Testimonio recogido por Juan Beaudoin y publicados en la revista, Creo, enero 1993, vol. 34, no. 1

Teresa y yo estábamos casados desde hacía diez años. Formábamos una pareja feliz y engreída aun por la Providencia. Esperábamos siempre la llegada de un niño. Al fin, el 12 de abril 74, hemos sido escuchados. El nacimiento de Stéfan, es como si Jesús se presentaba a nosotros pidiéndonos de guardarlo y amarlo, pero también tomando cuidado de decirnos: “Un día, vendré a retomarlo”. Estábamos orgullosos de este niño y hemos vivido con él doce hermosos años.

Una mañana de febrero 86, Stéfan se levanta quejándose de dolores en el vientre; en la tarde, lo transportamos al hospital. Los médicos nos informan que él hace una apendicitis y que va a ser operado al día siguiente en la tarde. La operación debía durar más o menos una media hora; estaría en su habitación alrededor de una hora y media después del principio de la operación. Sin embargo, más de siete horas pasaron sin que tengamos noticias.

De la desesperación al abandono

Les puedo decir que el tiempo fue muy largo en el corredor del hospital. Nos interrogábamos sobre lo que pasaba. Cuando el médico ha venido hacia nosotros preguntándonos si Stéfan era nuestro único hijo, hemos pensado en lo peor. Es entonces cuando él nos anuncia que Stéfan está atacado de una enfermedad muy grave, el “Linfoma de Burkitt”. Y él agrega: “Hay que actuar rápido”. Le daba una semana de vida.

Esta noticia nos ha sumergido en la oscuridad. Todo lo que habíamos construido en los doce años precedentes venía de derrumbarse. La angustia, la ansiedad y la desesperación se han amparado de nosotros. Era el desorden completo. Y la famosa pregunta: “¿Por qué nos pasa eso?” Y no teníamos ninguna respuesta. Nuestra fe sufría un golpe. No nos acordábamos siquiera que Él nos había dicho: «Un día, yo lo retomaré”. Pero el Padre sabía que teníamos a Jesús y María como compañeros y no tardó en enviarnos el socorro necesario para hacer el vacío y enseguida guiarnos.

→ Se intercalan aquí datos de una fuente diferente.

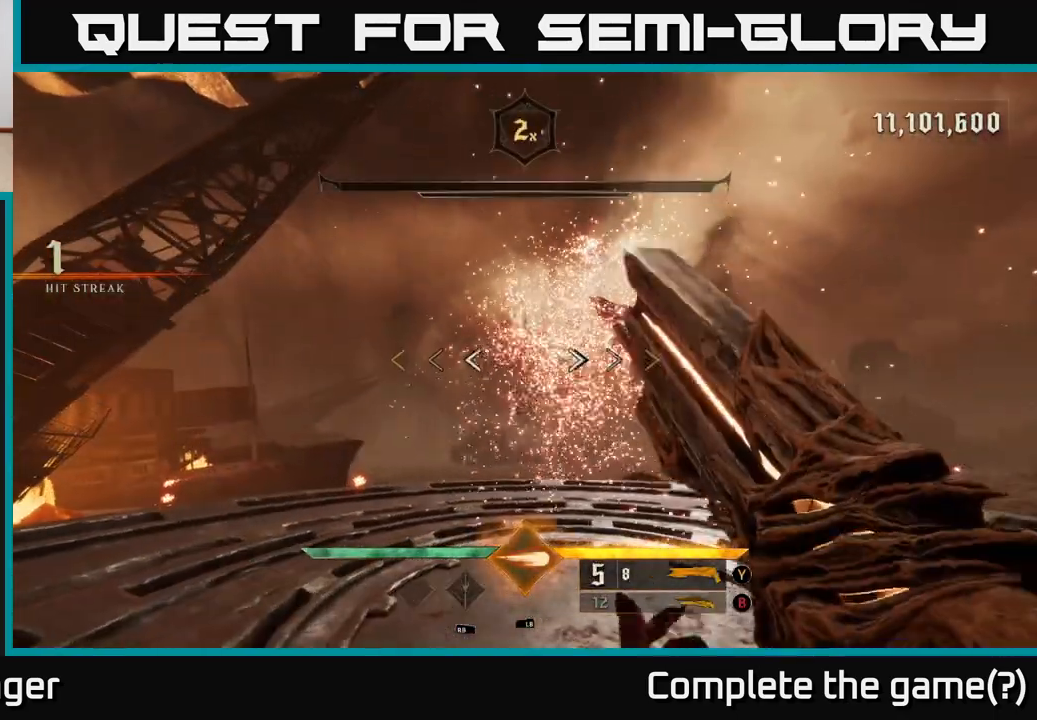
{"buttons": [], "left_stick": "right", "right_stick": "right", "events": [[167, "right_stick", "down-left"], [317, "right_stick", "center"], [483, "right_stick", "right"]]}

En la semana que siguió, hemos ido donde las Dominicas para encontrar a Madre Juliana, la fundadora. Al encontrarla, Teresa y yo reconocemos inmediatamente la presencia de Jesús en ella. Ella nos recibe con sencillez y humildad. Sus ojos están llenos de amor y nos escucha en silencio. Ella comprende el objetivo de nuestra visita y sabe que queremos la curación de Stéfan. Después de habernos escuchado, ella nos dice simplemente: “La curación existe. Vamos a pedirla, pero según la voluntad del Padre”, y ella nos enseña a orar. Al dejarla, sentimos como una fuente surgiendo dentro de nosotros. Teníamos prisa de contar eso a Stéfan y de decirle que en cuanto saliera, iríamos a verla juntos.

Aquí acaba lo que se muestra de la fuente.